Excerpt:
((

For the immunostaining, GABA-B1QF2−ECFP > QUAS-mCD8GFP females and males aged between 4 and 8 days old were used. Following an adapted protocol (Shankar and McMeniman, 2020), animals were anesthetized at 4°C and whole-body mosquitoes were fixed in Millonig’s buffer: 4% paraformaldehyde in 0.1 M Millonig’s Phosphate Buffer pH 7.4 (Electron Microscopy Sciences, 11582-10) with 0.25% Triton-X 100 for 3 h at 4°C. Brains were dissected in cool 0.1 M PBS pH 7.4 with fine forceps (Dumont #5, 100 nm tips) to carefully remove the head capsule as well as the pigmented ommatidia over the optic lobes and any floating air sacs connected to the brain. After washing brains 3 times for 20 min each with 0.1 M PBS pH 7.4 with 0.25% Triton-X 100 (PBST) at room temperature, brains were incubated overnight at 4°C in a blocking solution consisting of 2% normal goat serum (NGS) and 4% Triton-X 100 in 0.1 M PBS pH 7.4. Then, brains were washed 3 times for 20 min each in PBST and incubated for 3 days at 4°C in the primary antibody solution containing mouse anti-Brp (DSHB, nc82-s, AB_2314866, 1:50 v/v) targeting the pre-synaptic active zone protein Bruchpilot (Brp) (Hofbauer et al., 2009) and rabbit anti-GFP (Invitrogen, A-6455, 1:100 v/v) targeting mCD8GFP. Following another 3 washes with PBST, the brains were exposed to a secondary antibody solution for 3 days at 4°C. The secondary antibody solution consisted of goat anti-mouse Cy3 (Jackson ImmunoResearch, AB_2338680, 1:200 v/v) and goat anti-rabbit Alexa Fluor 488 (Invitrogen, A-11008, 1:10200 v/v). Finally, the brains were washed 3 times for 20 min each with PBST at room temperature, incubated in SlowFade Diamond Antifade Mountant solution (Invitrogen, S36936) overnight at 4°C and mounted between glass slides and raised coverslip to avoid tissue distortion.

))

Required action A:
Answer these questions about the immunostaining excerpt, one answer per line, marked (i), (ii), (iii):
(i) At what temperature were the animals anesthetized?
(ii) Which protein does the mouse anti-Brp antibody target?
(iii) In what solution were the brains incubated overnight before mounting?
Required action B:
Continue the immunostaining excerpt from its last sentence.
The immunostaining excerpt does not depend on the data that follows it in any way.

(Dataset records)
((

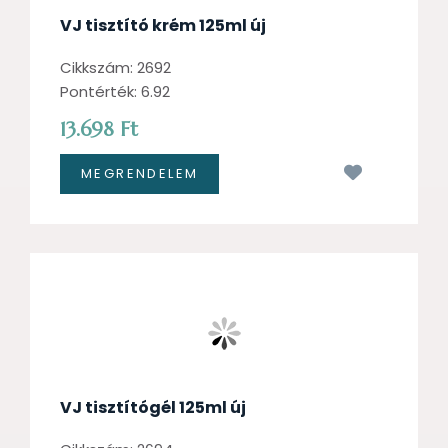
VJ tisztító krém 125ml új
Cikkszám: 2692
Pontérték: 6.92
13.698 Ft
Kívánságl
VJ tisztítógél 125ml új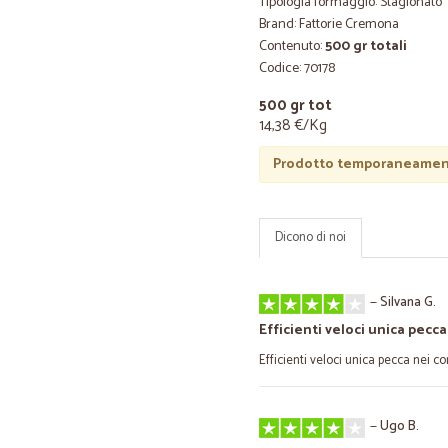
Tipologia formaggio: Stagionato
Brand: Fattorie Cremona
Contenuto:
500 gr totali
Codice: 70178
500 gr tot
14,38 €/Kg
Prodotto temporaneament
Dicono di noi
—
Silvana G.
Efficienti veloci unica pecca
Efficienti veloci unica pecca nei c
—
Ugo B.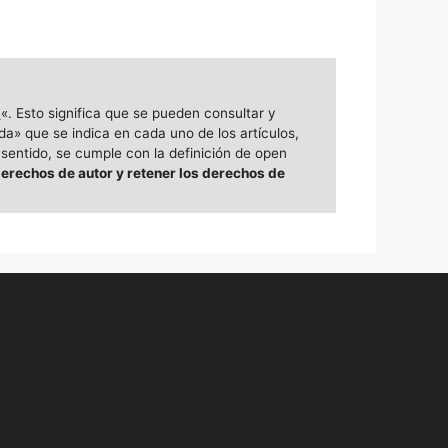
a
«. Esto significa que se pueden consultar y
da» que se indica en cada uno de los artículos,
 sentido, se cumple con la definición de open
derechos de autor y retener los derechos de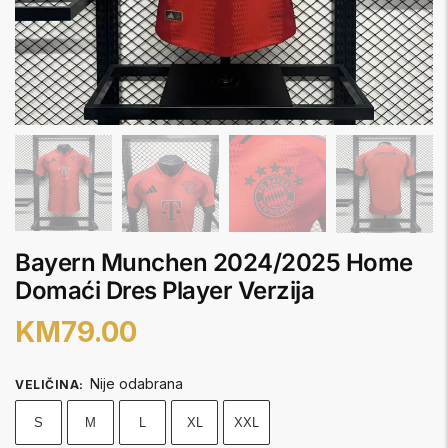
Bayern Munchen 2024/2025 Home
Domaći Dres Player Verzija
KM
79.00
Nije odabrana
VELIČINA
:
S
M
L
XL
XXL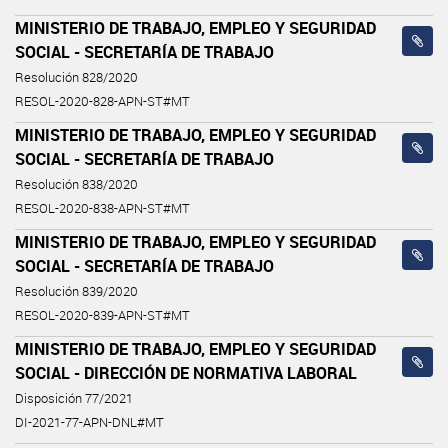
MINISTERIO DE TRABAJO, EMPLEO Y SEGURIDAD
SOCIAL - SECRETARÍA DE TRABAJO
Resolución 828/2020
RESOL-2020-828-APN-ST#MT
MINISTERIO DE TRABAJO, EMPLEO Y SEGURIDAD
SOCIAL - SECRETARÍA DE TRABAJO
Resolución 838/2020
RESOL-2020-838-APN-ST#MT
MINISTERIO DE TRABAJO, EMPLEO Y SEGURIDAD
SOCIAL - SECRETARÍA DE TRABAJO
Resolución 839/2020
RESOL-2020-839-APN-ST#MT
MINISTERIO DE TRABAJO, EMPLEO Y SEGURIDAD
SOCIAL - DIRECCIÓN DE NORMATIVA LABORAL
Disposición 77/2021
DI-2021-77-APN-DNL#MT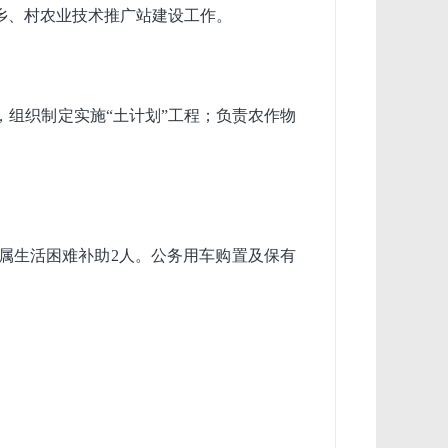
乡、村农业技术推广站建设工作。
组织制定实施“土计划”工程；负责农作物
家属生活困难补助2人。公务用车购置及保有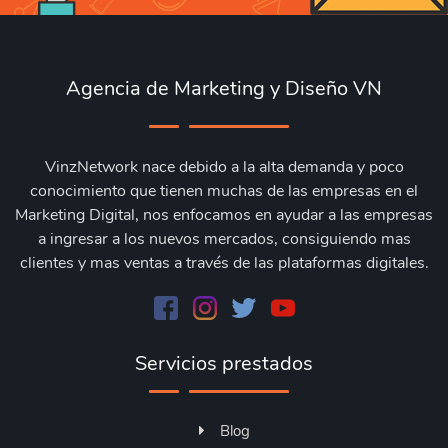
Agencia de Marketing y Diseño VN
VinzNetwork nace debido a la alta demanda y poco
conocimiento que tienen muchas de las empresas en el
Marketing Digital, nos enfocamos en ayudar a las empresas
a ingresar a los nuevos mercados, consiguiendo mas
clientes y mas ventas a través de las plataformas digitales.
Servicios prestados
Blog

))

Reply A:
(i) 4°C
(ii) Bruchpilot (Brp), the pre-synaptic active zone protein
(iii) SlowFade Diamond Antifade Mountant solution (Invitrogen, S36936)

Reply B:
To test the specificity of this green fluorescent protein (GFP) antibody, we performed a preabsorption control where the primary antibody was preabsorbed with 1 mg/mL GFP protein overnight at 4°C before being used to incubate brains in the primary antibody solution. As the GFP protein and the Alexa Fluor 488 have the same emission spectrum and to ensure that the fluorescence observed on the brains is not due to GFP protein residues remaining despite washing, the Alexa Fluor 488 was replaced with Alexa Fluor 405. Controls where the primary antibody alone and the secondary antibody alone were also performed to confirm the specificity of the GFP antibody labeling (Figure 2F1, F2, F3).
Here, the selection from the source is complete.